[Provided text]
================

The issue was how to disburse agricultural credit to farmers.
The funds were provided by governments and donors. Disbursement
mattered, not repayment. The main disbursement channels were agricultural
development banks and projects. Agricultural credit was a service,
not a business.
The strategy had much to show: the green revolution, driven by
technology, financed on credit, with subsidised interest rates.
The produce was purchased by government at guaranteed prices.
So impressive was the business of the green revolution that the
business of the financial service was ignored. But when farmers
didn't repay their loans, the banks didn't cover their costs and
the governments ran out of money to finance the subsidies, the
banking business finally failed, and so did the service. Meanwhile,
populations continued growing, increasing numbers of rural people
could not live on agriculture alone. To survive they had to engage
in numerous activities: on-farm, off-farm and non-farm. Rural
households and rural economies got increasingly diversified. Access
to finance was the limiting factor.
Agricultural credit had been exclusive. It excluded all those
who didn't own and till the land: labourers, micro-entrepreneurs,
traders, women and large numbers of smallholders too poor to pay
the bribes and too uneducated to do the paperwork. The unsatisfied
demand prepared the ground for a revolution on the supply side:
microfinance. Perhaps this should be called the blue revolution,
blue being the bankers' colour. The new emerging issue was now
how to link microfinance to rural entrepreneurs: through inclusive
financial systems development.

================

[List of tasks]
1 > How would you render this sentence from the passage on agricultural credit in Spanish: "Access to finance was the limiting factor."
2 > Can you pick up the passage on agricultural credit after its last sentence and keep it going?
The material after this passage comes from a separate source.

[Supplied information]
================

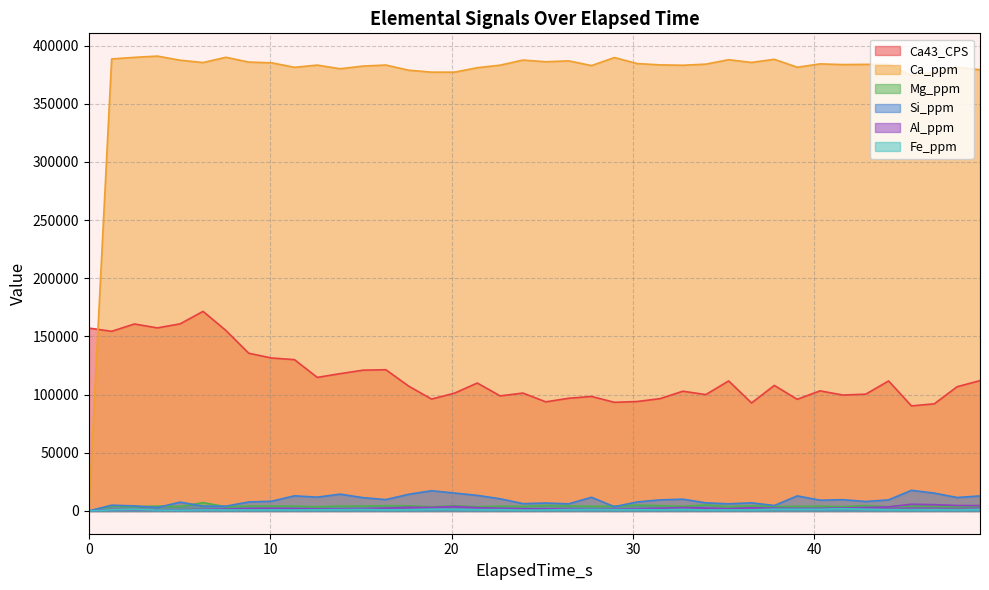

True or false: Ca_ppm and Mg_ppm cross at least once.

False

================

[Responses per task]
1 > El acceso a la financiación era el factor limitante.

2 >
Due to the overall failure of capital transfer and government
directed credit during the 1960s and 1970s, the emphasis in development
policy shifted:
- From targeting bigger farmers and SMEs to inclusive finance,
including micro-entrepreneurs, women and the poorer segments of
the population - From development banks and, subsequently, credit
Non Governmental Organisations (NGOs) to (rural) financial system
development with a conducive policy framework and the building
of self-reliant, sustainable institutions - In rural areas from
agricultural credit to rural financial services for a diversified
economy - From development banking to microfinance
Defining Microfinance (MF)
So, what is microfinance? The Syngenta Foundation
Discussion (SFD) indicates that concepts of microfinance vary
widely, with significant implications on development strategies.
Many reduce microfinance to microcredit or microfinancing, associating
the recent microfinance movement with the socalled microcredit
revolution spearheaded by credit NGOs during the 1970s. Given
the recent popularity of the concept of microfinance, many players
have redefined the concept for their own purposes, bringing
it close to the point of meaninglessness. Some have reduced
its meaning to such concepts as microcredit, credit NGOs, group
finance or Grameen banking.
A bias to credit for the poor or very poor
is widespread. Statistics on microfinance institutions (MFIs)
frequently continue to reflect the old bias to credit NGOs.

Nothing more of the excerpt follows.